Her lips quirked in a half smile and she gestured to the wine bottle. “Sorcery, yes?”
He nodded, considering. “Can I sit in it?”
“Yes, but you should take your own—” She huffed out a breath as he sat in the one she’d made from the Dream, running his hands over the arms with interest. “Fine.” She sat in his usual chair, perching on the edge and holding her wineglass in both hands, the rose in its box on her lap.
“The things I saw in your house didn’t have this odd—all right, I’ll say it—dreamy feel,” he noted.
“Dreamlike is probably more apt.”
“Dreamy,” he returned, snuggling into the chair. “Like sitting in a cloud. Can I keep it?”
She ignored that. “You didn’t see my entire house.
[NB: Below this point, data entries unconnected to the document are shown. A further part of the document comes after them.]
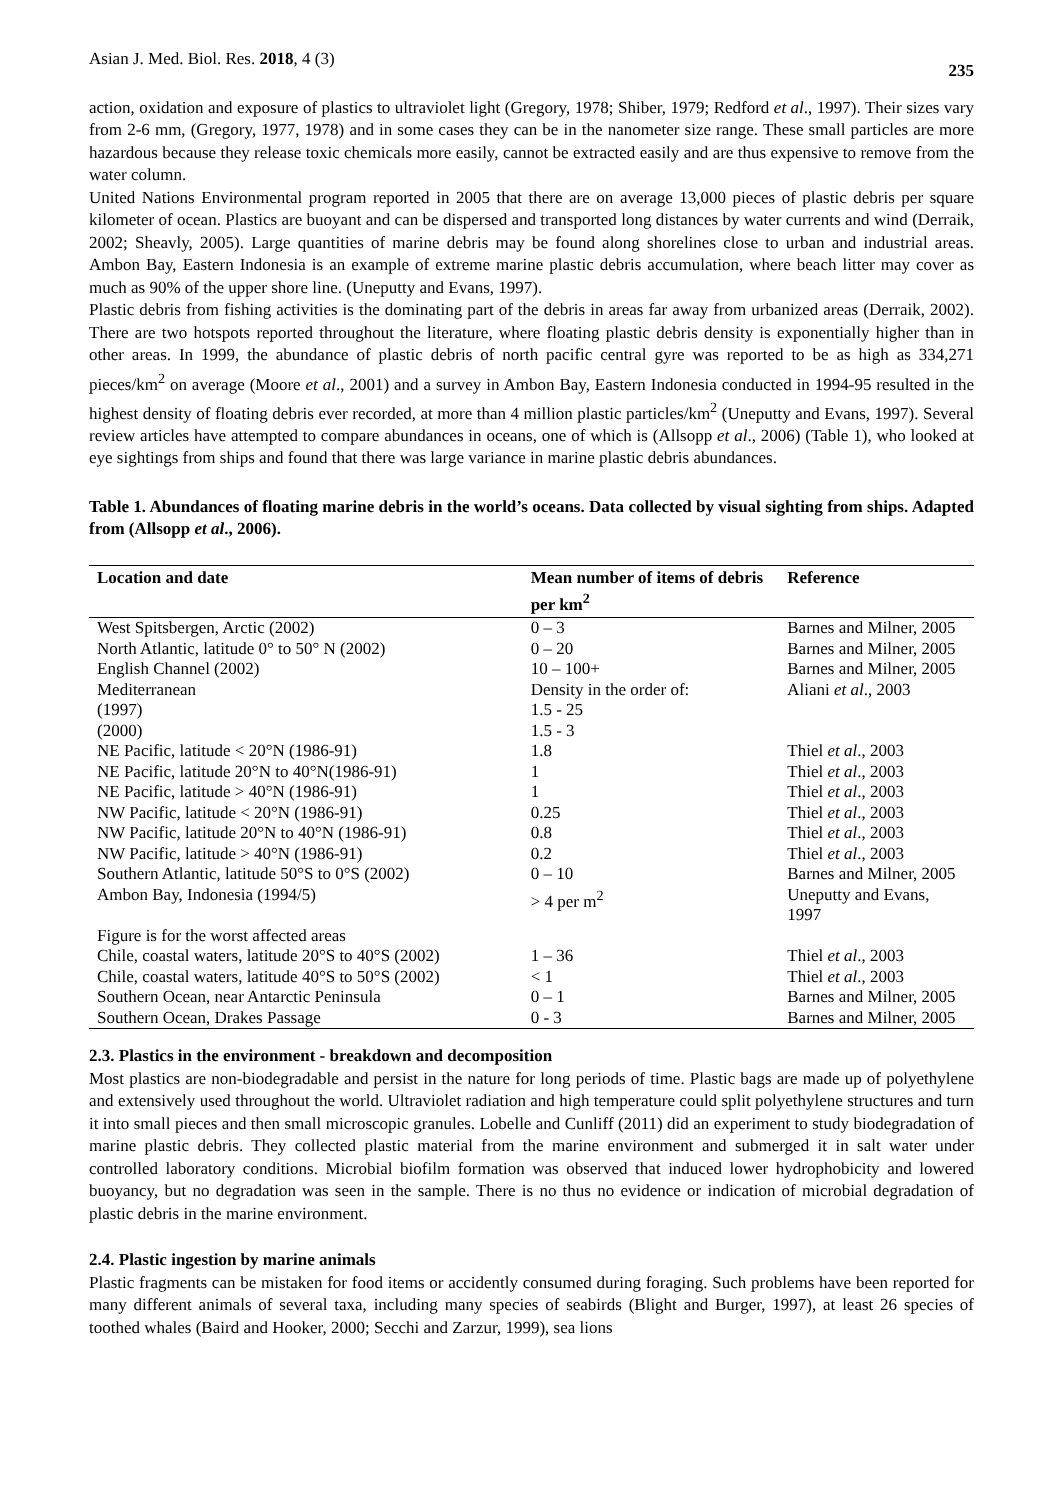Asian J. Med. Biol. Res. 2018, 4 (3) 235
action, oxidation and exposure of plastics to ultraviolet light (Gregory, 1978; Shiber, 1979; Redford et al., 1997). Their sizes vary from 2-6 mm, (Gregory, 1977, 1978) and in some cases they can be in the nanometer size range. These small particles are more hazardous because they release toxic chemicals more easily, cannot be extracted easily and are thus expensive to remove from the water column.
United Nations Environmental program reported in 2005 that there are on average 13,000 pieces of plastic debris per square kilometer of ocean. Plastics are buoyant and can be dispersed and transported long distances by water currents and wind (Derraik, 2002; Sheavly, 2005). Large quantities of marine debris may be found along shorelines close to urban and industrial areas. Ambon Bay, Eastern Indonesia is an example of extreme marine plastic debris accumulation, where beach litter may cover as much as 90% of the upper shore line. (Uneputty and Evans, 1997).
Plastic debris from fishing activities is the dominating part of the debris in areas far away from urbanized areas (Derraik, 2002). There are two hotspots reported throughout the literature, where floating plastic debris density is exponentially higher than in other areas. In 1999, the abundance of plastic debris of north pacific central gyre was reported to be as high as 334,271 pieces/km<sup>2</sup> on average (Moore et al., 2001) and a survey in Ambon Bay, Eastern Indonesia conducted in 1994-95 resulted in the highest density of floating debris ever recorded, at more than 4 million plastic particles/km<sup>2</sup> (Uneputty and Evans, 1997). Several review articles have attempted to compare abundances in oceans, one of which is (Allsopp et al., 2006) (Table 1), who looked at eye sightings from ships and found that there was large variance in marine plastic debris abundances.
Table 1. Abundances of floating marine debris in the world’s oceans. Data collected by visual sighting from ships. Adapted from (Allsopp et al., 2006).
| Location and date | Mean number of items of debris per km<sup>2</sup> | Reference |
| --- | --- | --- |
| West Spitsbergen, Arctic (2002) | 0 – 3 | Barnes and Milner, 2005 |
| North Atlantic, latitude 0° to 50° N (2002) | 0 – 20 | Barnes and Milner, 2005 |
| English Channel (2002) | 10 – 100+ | Barnes and Milner, 2005 |
| Mediterranean | Density in the order of: | Aliani et al ., 2003 |
| (1997) | 1.5 - 25 | |
| (2000) | 1.5 - 3 | |
| NE Pacific, latitude < 20°N (1986-91) | 1.8 | Thiel et al ., 2003 |
| NE Pacific, latitude 20°N to 40°N(1986-91) | 1 | Thiel et al ., 2003 |
| NE Pacific, latitude > 40°N (1986-91) | 1 | Thiel et al ., 2003 |
| NW Pacific, latitude < 20°N (1986-91) | 0.25 | Thiel et al ., 2003 |
| NW Pacific, latitude 20°N to 40°N (1986-91) | 0.8 | Thiel et al ., 2003 |
| NW Pacific, latitude > 40°N (1986-91) | 0.2 | Thiel et al ., 2003 |
| Southern Atlantic, latitude 50°S to 0°S (2002) | 0 – 10 | Barnes and Milner, 2005 |
| Ambon Bay, Indonesia (1994/5) | > 4 per m<sup>2</sup> | Uneputty and Evans, 1997 |
| Figure is for the worst affected areas | | |
| Chile, coastal waters, latitude 20°S to 40°S (2002) | 1 – 36 | Thiel et al ., 2003 |
| Chile, coastal waters, latitude 40°S to 50°S (2002) | < 1 | Thiel et al ., 2003 |
| Southern Ocean, near Antarctic Peninsula | 0 – 1 | Barnes and Milner, 2005 |
| Southern Ocean, Drakes Passage | 0 - 3 | Barnes and Milner, 2005 |
2.3. Plastics in the environment - breakdown and decomposition
Most plastics are non-biodegradable and persist in the nature for long periods of time. Plastic bags are made up of polyethylene and extensively used throughout the world. Ultraviolet radiation and high temperature could split polyethylene structures and turn it into small pieces and then small microscopic granules. Lobelle and Cunliff (2011) did an experiment to study biodegradation of marine plastic debris. They collected plastic material from the marine environment and submerged it in salt water under controlled laboratory conditions. Microbial biofilm formation was observed that induced lower hydrophobicity and lowered buoyancy, but no degradation was seen in the sample. There is no thus no evidence or indication of microbial degradation of plastic debris in the marine environment.
2.4. Plastic ingestion by marine animals
Plastic fragments can be mistaken for food items or accidently consumed during foraging. Such problems have been reported for many different animals of several taxa, including many species of seabirds (Blight and Burger, 1997), at least 26 species of toothed whales (Baird and Hooker, 2000; Secchi and Zarzur, 1999), sea lions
Only the kitchen and the outside.”
“True, but you have that blissfully ignorant mundane lad staying with you, so it can’t be too odd or he’d wonder.”
“Ah.” She saluted him with her wineglass. “You, as a posotomancer, have greater sensitivity for noticing such things, as you, in particular have that gift for detail.” She nodded to herself as he acknowledged that truth. “But, that’s part of the skill of being an oneiromancer, the shaping. Very few things that come directlyfrom the Dream are useable. For example, food is no more nutritious than it is in a dream.”
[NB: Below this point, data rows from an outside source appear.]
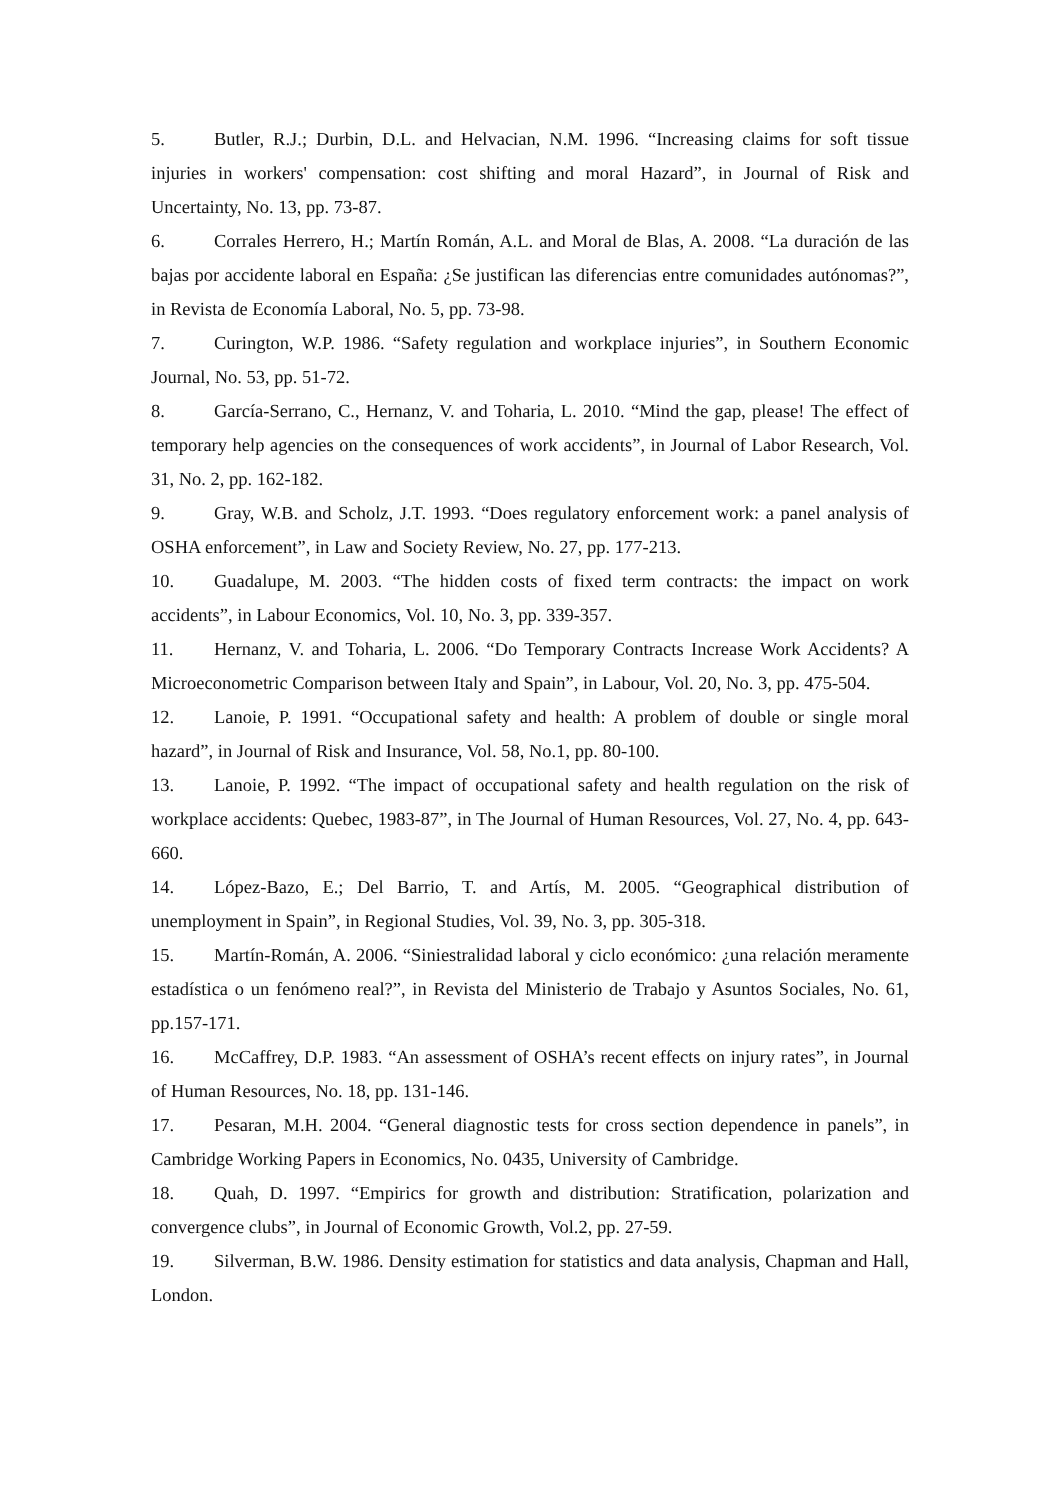5. Butler, R.J.; Durbin, D.L. and Helvacian, N.M. 1996. “Increasing claims for soft tissue injuries in workers' compensation: cost shifting and moral Hazard”, in Journal of Risk and Uncertainty, No. 13, pp. 73-87.
6. Corrales Herrero, H.; Martín Román, A.L. and Moral de Blas, A. 2008. “La duración de las bajas por accidente laboral en España: ¿Se justifican las diferencias entre comunidades autónomas?”, in Revista de Economía Laboral, No. 5, pp. 73-98.
7. Curington, W.P. 1986. “Safety regulation and workplace injuries”, in Southern Economic Journal, No. 53, pp. 51-72.
8. García-Serrano, C., Hernanz, V. and Toharia, L. 2010. “Mind the gap, please! The effect of temporary help agencies on the consequences of work accidents”, in Journal of Labor Research, Vol. 31, No. 2, pp. 162-182.
9. Gray, W.B. and Scholz, J.T. 1993. “Does regulatory enforcement work: a panel analysis of OSHA enforcement”, in Law and Society Review, No. 27, pp. 177-213.
10. Guadalupe, M. 2003. “The hidden costs of fixed term contracts: the impact on work accidents”, in Labour Economics, Vol. 10, No. 3, pp. 339-357.
11. Hernanz, V. and Toharia, L. 2006. “Do Temporary Contracts Increase Work Accidents? A Microeconometric Comparison between Italy and Spain”, in Labour, Vol. 20, No. 3, pp. 475-504.
12. Lanoie, P. 1991. “Occupational safety and health: A problem of double or single moral hazard”, in Journal of Risk and Insurance, Vol. 58, No.1, pp. 80-100.
13. Lanoie, P. 1992. “The impact of occupational safety and health regulation on the risk of workplace accidents: Quebec, 1983-87”, in The Journal of Human Resources, Vol. 27, No. 4, pp. 643-660.
14. López-Bazo, E.; Del Barrio, T. and Artís, M. 2005. “Geographical distribution of unemployment in Spain”, in Regional Studies, Vol. 39, No. 3, pp. 305-318.
15. Martín-Román, A. 2006. “Siniestralidad laboral y ciclo económico: ¿una relación meramente estadística o un fenómeno real?”, in Revista del Ministerio de Trabajo y Asuntos Sociales, No. 61, pp.157-171.
16. McCaffrey, D.P. 1983. “An assessment of OSHA’s recent effects on injury rates”, in Journal of Human Resources, No. 18, pp. 131-146.
17. Pesaran, M.H. 2004. “General diagnostic tests for cross section dependence in panels”, in Cambridge Working Papers in Economics, No. 0435, University of Cambridge.
18. Quah, D. 1997. “Empirics for growth and distribution: Stratification, polarization and convergence clubs”, in Journal of Economic Growth, Vol.2, pp. 27-59.
19. Silverman, B.W. 1986. Density estimation for statistics and data analysis, Chapman and Hall, London.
“That’s why you grow and make your own food.”
“That’s not the only reason.”
“I know.”
“Do you?” She looked intrigued and he blessed her native curiosity.
“Yes. I only grow beautiful useless things.” He gestured to the rose in her lap. “But you’ve inspired me to try my hand at vegetables.”
Glancing down, she picked up the rose as if she’d forgotten about it, twirling the stem between her thumb and forefinger as she had with the wineglass. “You grew this yourself then?”
He raised his brows. “You’re surprised? You knew I love gardens and know plants, and that I have a particular interest in roses.”
“That doesn’t mean you do the work yourself,” she replied, meeting his gaze evenly without a hint of chagrin.
“With my own hands.” He held them up, showing them to her, front and back, as if that demonstrated anything.
“I wondered why you had dirt under your nails,” she commented.